*Exercise goal*. Where a line holds the word "lines", copy that line from the data below.

Stored data entries:
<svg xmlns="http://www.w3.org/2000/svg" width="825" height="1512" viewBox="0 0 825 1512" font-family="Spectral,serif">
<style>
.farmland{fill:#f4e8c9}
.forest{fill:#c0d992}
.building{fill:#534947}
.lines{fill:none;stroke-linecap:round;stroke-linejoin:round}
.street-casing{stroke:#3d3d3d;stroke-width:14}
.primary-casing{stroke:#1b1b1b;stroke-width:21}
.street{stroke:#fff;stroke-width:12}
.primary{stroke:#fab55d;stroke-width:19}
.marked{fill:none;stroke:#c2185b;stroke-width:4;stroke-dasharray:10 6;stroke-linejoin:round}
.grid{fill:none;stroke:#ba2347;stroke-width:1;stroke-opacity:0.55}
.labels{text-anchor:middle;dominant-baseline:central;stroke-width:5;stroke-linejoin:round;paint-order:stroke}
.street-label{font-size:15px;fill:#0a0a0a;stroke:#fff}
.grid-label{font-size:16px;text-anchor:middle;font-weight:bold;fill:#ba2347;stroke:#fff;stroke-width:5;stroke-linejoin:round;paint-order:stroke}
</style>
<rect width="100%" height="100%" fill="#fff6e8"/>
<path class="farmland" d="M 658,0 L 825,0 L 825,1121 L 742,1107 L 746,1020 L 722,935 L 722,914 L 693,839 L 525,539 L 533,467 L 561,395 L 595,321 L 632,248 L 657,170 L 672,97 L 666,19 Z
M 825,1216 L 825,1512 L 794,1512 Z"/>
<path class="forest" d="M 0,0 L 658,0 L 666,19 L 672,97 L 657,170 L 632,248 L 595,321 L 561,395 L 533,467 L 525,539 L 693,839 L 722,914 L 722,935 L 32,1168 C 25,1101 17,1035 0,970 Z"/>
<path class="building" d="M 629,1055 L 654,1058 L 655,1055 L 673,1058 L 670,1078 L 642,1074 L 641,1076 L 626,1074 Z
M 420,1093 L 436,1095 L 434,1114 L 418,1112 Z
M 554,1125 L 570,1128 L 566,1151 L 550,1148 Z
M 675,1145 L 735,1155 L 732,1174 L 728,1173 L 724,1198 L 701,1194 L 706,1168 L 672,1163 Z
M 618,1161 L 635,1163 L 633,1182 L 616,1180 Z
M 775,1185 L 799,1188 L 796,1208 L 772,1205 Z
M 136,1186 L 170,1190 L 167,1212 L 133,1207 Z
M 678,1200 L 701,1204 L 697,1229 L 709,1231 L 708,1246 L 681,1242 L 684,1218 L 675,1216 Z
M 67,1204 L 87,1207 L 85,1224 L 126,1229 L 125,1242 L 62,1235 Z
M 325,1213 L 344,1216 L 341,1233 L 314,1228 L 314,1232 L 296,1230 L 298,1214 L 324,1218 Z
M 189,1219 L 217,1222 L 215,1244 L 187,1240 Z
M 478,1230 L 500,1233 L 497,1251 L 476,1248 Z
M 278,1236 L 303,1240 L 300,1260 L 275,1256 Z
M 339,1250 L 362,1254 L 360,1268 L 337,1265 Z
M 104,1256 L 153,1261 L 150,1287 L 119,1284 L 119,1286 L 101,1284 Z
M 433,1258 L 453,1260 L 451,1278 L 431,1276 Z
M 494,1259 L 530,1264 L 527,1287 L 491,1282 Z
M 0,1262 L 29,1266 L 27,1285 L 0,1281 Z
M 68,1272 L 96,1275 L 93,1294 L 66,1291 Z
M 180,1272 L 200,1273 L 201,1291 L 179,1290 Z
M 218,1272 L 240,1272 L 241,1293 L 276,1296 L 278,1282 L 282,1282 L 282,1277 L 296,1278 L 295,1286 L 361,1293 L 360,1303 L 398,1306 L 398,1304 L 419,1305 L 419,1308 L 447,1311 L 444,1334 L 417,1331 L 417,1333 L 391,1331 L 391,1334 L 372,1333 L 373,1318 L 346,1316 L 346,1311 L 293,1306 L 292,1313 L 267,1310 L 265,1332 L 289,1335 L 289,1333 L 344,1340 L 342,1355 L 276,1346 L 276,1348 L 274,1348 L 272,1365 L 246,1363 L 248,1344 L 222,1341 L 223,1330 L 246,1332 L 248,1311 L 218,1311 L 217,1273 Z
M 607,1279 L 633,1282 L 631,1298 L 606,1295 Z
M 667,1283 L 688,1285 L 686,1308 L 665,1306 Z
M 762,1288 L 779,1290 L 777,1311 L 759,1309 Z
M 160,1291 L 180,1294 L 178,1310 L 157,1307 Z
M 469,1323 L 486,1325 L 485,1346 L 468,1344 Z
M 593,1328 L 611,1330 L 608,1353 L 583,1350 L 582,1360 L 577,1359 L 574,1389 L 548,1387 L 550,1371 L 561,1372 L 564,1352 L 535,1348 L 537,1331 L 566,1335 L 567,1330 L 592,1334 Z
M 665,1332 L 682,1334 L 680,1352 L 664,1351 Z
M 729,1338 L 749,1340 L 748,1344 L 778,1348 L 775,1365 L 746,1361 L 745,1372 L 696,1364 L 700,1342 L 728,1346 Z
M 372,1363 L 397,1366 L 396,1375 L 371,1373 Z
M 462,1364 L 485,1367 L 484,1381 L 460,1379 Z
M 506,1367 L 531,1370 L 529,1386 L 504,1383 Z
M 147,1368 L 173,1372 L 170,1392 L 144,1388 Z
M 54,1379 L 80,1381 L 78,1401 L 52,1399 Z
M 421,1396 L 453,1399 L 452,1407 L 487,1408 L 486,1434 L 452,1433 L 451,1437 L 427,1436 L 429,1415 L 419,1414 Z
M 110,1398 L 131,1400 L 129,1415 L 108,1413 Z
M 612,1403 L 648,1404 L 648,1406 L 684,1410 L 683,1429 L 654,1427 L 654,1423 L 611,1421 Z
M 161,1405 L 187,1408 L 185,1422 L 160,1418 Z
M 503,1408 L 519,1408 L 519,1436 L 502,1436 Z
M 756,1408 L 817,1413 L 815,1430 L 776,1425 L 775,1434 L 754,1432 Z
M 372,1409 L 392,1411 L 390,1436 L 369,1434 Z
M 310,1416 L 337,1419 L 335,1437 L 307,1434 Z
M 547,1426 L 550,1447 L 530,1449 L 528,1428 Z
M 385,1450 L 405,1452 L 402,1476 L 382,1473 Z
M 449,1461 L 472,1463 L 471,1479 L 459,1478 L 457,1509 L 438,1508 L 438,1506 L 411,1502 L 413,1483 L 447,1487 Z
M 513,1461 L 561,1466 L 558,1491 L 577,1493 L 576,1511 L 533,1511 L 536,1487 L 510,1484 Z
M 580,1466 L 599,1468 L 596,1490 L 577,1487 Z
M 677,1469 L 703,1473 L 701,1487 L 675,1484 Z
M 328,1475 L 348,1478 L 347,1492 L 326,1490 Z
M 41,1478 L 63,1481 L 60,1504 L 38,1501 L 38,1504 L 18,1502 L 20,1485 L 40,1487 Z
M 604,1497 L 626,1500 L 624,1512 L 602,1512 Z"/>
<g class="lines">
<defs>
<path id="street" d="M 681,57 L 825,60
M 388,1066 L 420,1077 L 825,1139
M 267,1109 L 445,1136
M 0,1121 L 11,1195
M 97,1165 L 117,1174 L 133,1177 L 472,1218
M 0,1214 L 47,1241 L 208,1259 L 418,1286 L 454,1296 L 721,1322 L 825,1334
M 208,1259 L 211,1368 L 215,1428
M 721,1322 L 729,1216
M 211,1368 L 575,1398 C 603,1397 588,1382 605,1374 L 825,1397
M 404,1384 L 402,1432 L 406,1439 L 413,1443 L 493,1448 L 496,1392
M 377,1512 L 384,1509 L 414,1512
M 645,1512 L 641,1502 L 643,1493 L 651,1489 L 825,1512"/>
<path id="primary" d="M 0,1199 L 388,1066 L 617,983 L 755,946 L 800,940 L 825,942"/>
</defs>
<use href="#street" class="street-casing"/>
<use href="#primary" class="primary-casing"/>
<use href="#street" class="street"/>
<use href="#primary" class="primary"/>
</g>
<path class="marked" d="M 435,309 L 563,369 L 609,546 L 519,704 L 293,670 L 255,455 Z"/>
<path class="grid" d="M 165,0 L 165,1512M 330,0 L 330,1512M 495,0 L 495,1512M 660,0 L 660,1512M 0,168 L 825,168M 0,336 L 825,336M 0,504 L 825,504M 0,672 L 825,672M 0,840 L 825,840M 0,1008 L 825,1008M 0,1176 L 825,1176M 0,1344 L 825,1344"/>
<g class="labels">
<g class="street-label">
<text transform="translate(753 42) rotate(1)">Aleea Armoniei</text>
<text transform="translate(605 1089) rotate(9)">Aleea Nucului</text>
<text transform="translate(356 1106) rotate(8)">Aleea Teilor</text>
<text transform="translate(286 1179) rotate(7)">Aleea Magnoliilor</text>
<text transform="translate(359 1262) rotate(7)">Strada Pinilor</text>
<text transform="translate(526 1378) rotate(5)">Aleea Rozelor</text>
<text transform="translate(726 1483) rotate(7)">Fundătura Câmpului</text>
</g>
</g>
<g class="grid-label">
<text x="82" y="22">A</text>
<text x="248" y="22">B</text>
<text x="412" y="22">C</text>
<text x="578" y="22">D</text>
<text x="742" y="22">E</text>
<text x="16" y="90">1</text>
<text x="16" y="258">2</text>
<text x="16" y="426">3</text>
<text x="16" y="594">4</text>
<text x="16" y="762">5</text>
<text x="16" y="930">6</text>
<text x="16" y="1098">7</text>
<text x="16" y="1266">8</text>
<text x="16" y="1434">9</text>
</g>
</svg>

*Task result*.
.lines{fill:none;stroke-linecap:round;stroke-linejoin:round}
<g class="lines">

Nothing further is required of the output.